**Assigned task**. Print again, word for word, all of the records below, and leave the pictures out.

**Given data**.
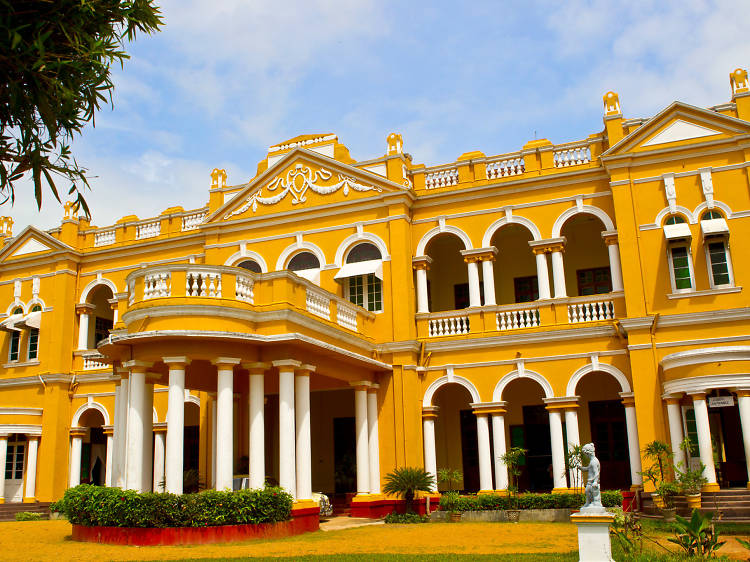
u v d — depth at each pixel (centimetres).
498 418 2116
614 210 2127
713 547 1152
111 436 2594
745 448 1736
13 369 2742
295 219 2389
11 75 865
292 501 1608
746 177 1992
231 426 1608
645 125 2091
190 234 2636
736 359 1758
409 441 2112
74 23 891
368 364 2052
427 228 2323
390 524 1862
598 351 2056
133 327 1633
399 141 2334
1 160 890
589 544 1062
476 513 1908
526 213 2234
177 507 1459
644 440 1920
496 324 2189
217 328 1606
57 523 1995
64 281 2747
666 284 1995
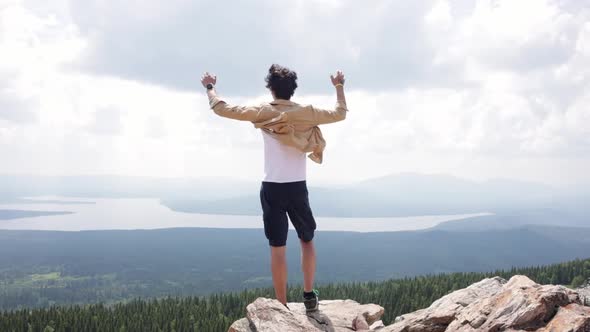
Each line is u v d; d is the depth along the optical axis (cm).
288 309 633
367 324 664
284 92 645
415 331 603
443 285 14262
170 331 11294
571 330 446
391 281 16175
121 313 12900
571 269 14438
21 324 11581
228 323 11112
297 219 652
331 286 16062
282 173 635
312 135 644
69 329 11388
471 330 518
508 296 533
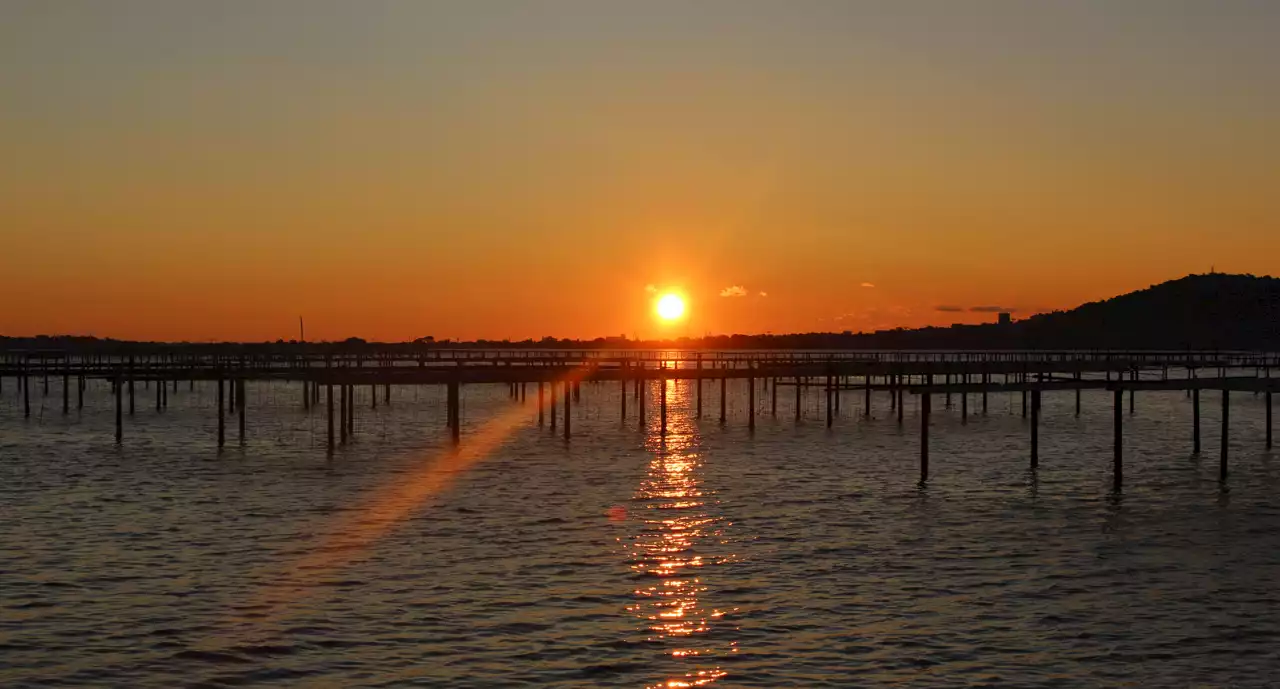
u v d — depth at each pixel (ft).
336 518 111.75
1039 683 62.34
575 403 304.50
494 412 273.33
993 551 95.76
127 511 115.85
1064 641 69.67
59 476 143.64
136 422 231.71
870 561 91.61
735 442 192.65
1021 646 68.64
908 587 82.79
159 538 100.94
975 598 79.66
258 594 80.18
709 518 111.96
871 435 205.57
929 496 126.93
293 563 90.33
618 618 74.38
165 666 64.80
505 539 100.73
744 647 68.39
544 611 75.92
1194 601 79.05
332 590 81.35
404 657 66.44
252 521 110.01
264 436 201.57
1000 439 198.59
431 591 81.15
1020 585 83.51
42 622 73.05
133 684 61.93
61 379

**Output of the task**.
u v d — depth at each pixel (centimetres).
498 418 2116
614 210 2127
713 547 1152
111 436 2594
745 448 1736
13 369 2742
295 219 2389
11 75 865
292 501 1608
746 177 1992
231 426 1608
645 125 2091
190 234 2636
736 359 1758
409 441 2112
74 23 891
368 364 2052
427 228 2323
390 524 1862
598 351 2056
133 327 1633
399 141 2334
1 160 890
589 544 1062
476 513 1908
526 213 2234
177 507 1459
644 440 1920
496 324 2189
217 328 1606
57 523 1995
64 281 2747
666 284 1995
Each line is u v d; d is the depth along the optical axis (cm).
288 309 633
367 324 664
284 92 645
415 331 603
443 285 14262
170 331 11294
571 330 446
391 281 16175
121 313 12900
571 269 14438
21 324 11581
228 323 11112
297 219 652
331 286 16062
282 173 635
312 135 644
69 329 11388
471 330 518
508 296 533
u v d — depth at each pixel (ft).
336 518 111.75
1039 683 62.34
575 403 304.50
494 412 273.33
993 551 95.76
127 511 115.85
1064 641 69.67
59 476 143.64
136 422 231.71
870 561 91.61
735 442 192.65
1021 646 68.64
908 587 82.79
159 538 100.94
975 598 79.66
258 594 80.18
709 518 111.96
871 435 205.57
929 496 126.93
293 563 90.33
618 618 74.38
165 666 64.80
505 539 100.73
744 647 68.39
544 611 75.92
1194 601 79.05
332 590 81.35
404 657 66.44
252 521 110.01
264 436 201.57
1000 439 198.59
431 591 81.15
1020 585 83.51
42 622 73.05
133 684 61.93
61 379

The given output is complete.